What you have to do => Transcribe the image warping passage word for word, in full.

The purpose of the step S7 is to define positions of the new feature points in the original image by means of pixel coordinates. In detail, although the image features represented by the new feature points are the same as those represented by the original feature points, the new feature points are defined by viewing the original image at a new view angle different from the original view angle; therefore, the new pixel coordinate of each of the new feature points projected onto the original image has a difference from the corresponding original pixel coordinate due to the different viewing angles.
Each of the original pixel coordinates of the original feature points of the original image is approached to each of the new pixel coordinates of the corresponding new feature points by the processor in step S9 so that the original image is warped into a new image. The new image corresponds to a new view angle. Specifically, the purpose of the step S9 is to warp the original image into a new image by reducing a distance between each of the original feature points and the corresponding new feature point so that the new image is equivalent to an image obtained by viewing the feature points at the new view angle.
The image warping method described in this embodiment may be implemented by a computer program product. When the computer program product is loaded into a computer, a plurality of codes comprised in the computer program product will be executed by the computer to accomplish the image warping method of this embodiment. The computer program product may be embodied in a tangible computer readable medium, such as a read only memory (ROM), a flash memory, a floppy disk, a hard disk, a compact disk (CD), a mobile disk, a magnetic tape, a database accessible to networks or any other storage media with the same function and well known to those skilled in the art.
A second embodiment of the present invention is also an image warping method. The image warping method of the second embodiment will be described with reference to FIG. 1 and FIG. 2 together. FIG. 2 is a detailed flowchart diagram of the step S9. Steps of the image warping method of this embodiment that are not particularly noted or that bear the same reference numerals as steps of the first embodiment are all the same as those of the first embodiment, so no further description will be made thereon herein.

Transcribed page contents:
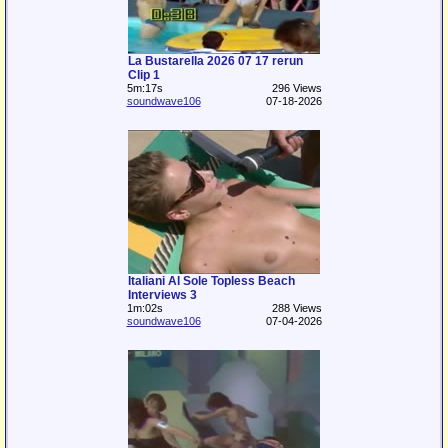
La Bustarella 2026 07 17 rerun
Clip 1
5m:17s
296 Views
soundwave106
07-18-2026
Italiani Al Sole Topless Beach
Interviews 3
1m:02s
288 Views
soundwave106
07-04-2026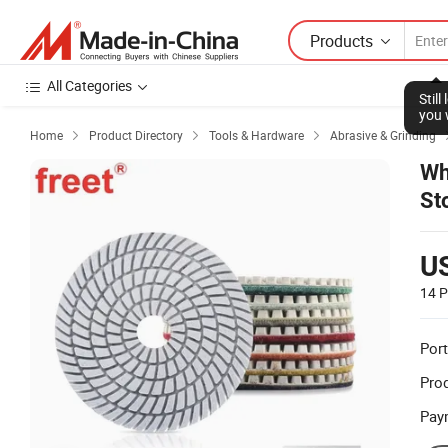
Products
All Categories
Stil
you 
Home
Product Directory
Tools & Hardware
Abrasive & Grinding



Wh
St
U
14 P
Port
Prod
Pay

Answer area =>
The purpose of the step S7 is to define positions of the new feature points in the original image by means of pixel coordinates. In detail, although the image features represented by the new feature points are the same as those represented by the original feature points, the new feature points are defined by viewing the original image at a new view angle different from the original view angle; therefore, the new pixel coordinate of each of the new feature points projected onto the original image has a difference from the corresponding original pixel coordinate due to the different viewing angles.
Each of the original pixel coordinates of the original feature points of the original image is approached to each of the new pixel coordinates of the corresponding new feature points by the processor in step S9 so that the original image is warped into a new image. The new image corresponds to a new view angle. Specifically, the purpose of the step S9 is to warp the original image into a new image by reducing a distance between each of the original feature points and the corresponding new feature point so that the new image is equivalent to an image obtained by viewing the feature points at the new view angle.
The image warping method described in this embodiment may be implemented by a computer program product. When the computer program product is loaded into a computer, a plurality of codes comprised in the computer program product will be executed by the computer to accomplish the image warping method of this embodiment. The computer program product may be embodied in a tangible computer readable medium, such as a read only memory (ROM), a flash memory, a floppy disk, a hard disk, a compact disk (CD), a mobile disk, a magnetic tape, a database accessible to networks or any other storage media with the same function and well known to those skilled in the art.
A second embodiment of the present invention is also an image warping method. The image warping method of the second embodiment will be described with reference to FIG. 1 and FIG. 2 together. FIG. 2 is a detailed flowchart diagram of the step S9. Steps of the image warping method of this embodiment that are not particularly noted or that bear the same reference numerals as steps of the first embodiment are all the same as those of the first embodiment, so no further description will be made thereon herein.